YOUR TASK =>
Reproduce the records below, swapping every "Error" for "Failure" and changing nothing else.

Source records:
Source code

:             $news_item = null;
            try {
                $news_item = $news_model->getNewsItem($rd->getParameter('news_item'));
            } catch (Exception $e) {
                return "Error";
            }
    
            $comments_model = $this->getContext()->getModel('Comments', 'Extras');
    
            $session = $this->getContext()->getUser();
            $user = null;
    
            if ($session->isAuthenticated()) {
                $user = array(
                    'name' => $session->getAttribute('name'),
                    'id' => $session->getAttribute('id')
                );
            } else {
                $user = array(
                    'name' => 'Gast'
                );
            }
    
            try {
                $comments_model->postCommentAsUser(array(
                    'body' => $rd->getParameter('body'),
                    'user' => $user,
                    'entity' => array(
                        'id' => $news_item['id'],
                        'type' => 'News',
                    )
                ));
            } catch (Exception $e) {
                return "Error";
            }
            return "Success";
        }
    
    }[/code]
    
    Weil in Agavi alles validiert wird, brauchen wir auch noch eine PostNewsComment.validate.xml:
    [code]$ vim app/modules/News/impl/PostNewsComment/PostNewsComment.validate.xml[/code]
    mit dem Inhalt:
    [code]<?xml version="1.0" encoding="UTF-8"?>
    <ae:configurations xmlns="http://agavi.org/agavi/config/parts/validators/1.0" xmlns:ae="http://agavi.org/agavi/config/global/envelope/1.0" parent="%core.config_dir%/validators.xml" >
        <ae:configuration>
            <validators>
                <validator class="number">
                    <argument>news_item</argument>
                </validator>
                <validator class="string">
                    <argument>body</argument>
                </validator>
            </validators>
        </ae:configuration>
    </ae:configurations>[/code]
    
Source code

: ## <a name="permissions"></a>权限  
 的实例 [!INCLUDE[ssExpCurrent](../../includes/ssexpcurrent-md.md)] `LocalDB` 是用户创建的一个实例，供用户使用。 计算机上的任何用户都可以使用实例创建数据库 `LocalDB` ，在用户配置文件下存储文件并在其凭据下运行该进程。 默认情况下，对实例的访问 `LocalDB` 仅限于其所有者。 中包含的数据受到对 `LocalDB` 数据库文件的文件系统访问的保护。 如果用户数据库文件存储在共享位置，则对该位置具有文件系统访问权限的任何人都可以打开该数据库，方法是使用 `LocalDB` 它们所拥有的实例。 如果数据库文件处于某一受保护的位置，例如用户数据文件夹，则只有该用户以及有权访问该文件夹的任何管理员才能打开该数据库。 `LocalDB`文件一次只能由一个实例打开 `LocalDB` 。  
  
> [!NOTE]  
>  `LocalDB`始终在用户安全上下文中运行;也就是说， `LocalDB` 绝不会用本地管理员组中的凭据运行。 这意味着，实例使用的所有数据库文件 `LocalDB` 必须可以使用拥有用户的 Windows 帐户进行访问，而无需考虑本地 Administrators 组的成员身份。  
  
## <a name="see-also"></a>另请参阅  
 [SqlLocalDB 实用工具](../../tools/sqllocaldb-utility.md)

OUTPUT FOR THIS TASK =>
Source code

:             $news_item = null;
            try {
                $news_item = $news_model->getNewsItem($rd->getParameter('news_item'));
            } catch (Exception $e) {
                return "Failure";
            }
    
            $comments_model = $this->getContext()->getModel('Comments', 'Extras');
    
            $session = $this->getContext()->getUser();
            $user = null;
    
            if ($session->isAuthenticated()) {
                $user = array(
                    'name' => $session->getAttribute('name'),
                    'id' => $session->getAttribute('id')
                );
            } else {
                $user = array(
                    'name' => 'Gast'
                );
            }
    
            try {
                $comments_model->postCommentAsUser(array(
                    'body' => $rd->getParameter('body'),
                    'user' => $user,
                    'entity' => array(
                        'id' => $news_item['id'],
                        'type' => 'News',
                    )
                ));
            } catch (Exception $e) {
                return "Failure";
            }
            return "Success";
        }
    
    }[/code]
    
    Weil in Agavi alles validiert wird, brauchen wir auch noch eine PostNewsComment.validate.xml:
    [code]$ vim app/modules/News/impl/PostNewsComment/PostNewsComment.validate.xml[/code]
    mit dem Inhalt:
    [code]<?xml version="1.0" encoding="UTF-8"?>
    <ae:configurations xmlns="http://agavi.org/agavi/config/parts/validators/1.0" xmlns:ae="http://agavi.org/agavi/config/global/envelope/1.0" parent="%core.config_dir%/validators.xml" >
        <ae:configuration>
            <validators>
                <validator class="number">
                    <argument>news_item</argument>
                </validator>
                <validator class="string">
                    <argument>body</argument>
                </validator>
            </validators>
        </ae:configuration>
    </ae:configurations>[/code]
    
Source code

: ## <a name="permissions"></a>权限  
 的实例 [!INCLUDE[ssExpCurrent](../../includes/ssexpcurrent-md.md)] `LocalDB` 是用户创建的一个实例，供用户使用。 计算机上的任何用户都可以使用实例创建数据库 `LocalDB` ，在用户配置文件下存储文件并在其凭据下运行该进程。 默认情况下，对实例的访问 `LocalDB` 仅限于其所有者。 中包含的数据受到对 `LocalDB` 数据库文件的文件系统访问的保护。 如果用户数据库文件存储在共享位置，则对该位置具有文件系统访问权限的任何人都可以打开该数据库，方法是使用 `LocalDB` 它们所拥有的实例。 如果数据库文件处于某一受保护的位置，例如用户数据文件夹，则只有该用户以及有权访问该文件夹的任何管理员才能打开该数据库。 `LocalDB`文件一次只能由一个实例打开 `LocalDB` 。  
  
> [!NOTE]  
>  `LocalDB`始终在用户安全上下文中运行;也就是说， `LocalDB` 绝不会用本地管理员组中的凭据运行。 这意味着，实例使用的所有数据库文件 `LocalDB` 必须可以使用拥有用户的 Windows 帐户进行访问，而无需考虑本地 Administrators 组的成员身份。  
  
## <a name="see-also"></a>另请参阅  
 [SqlLocalDB 实用工具](../../tools/sqllocaldb-utility.md)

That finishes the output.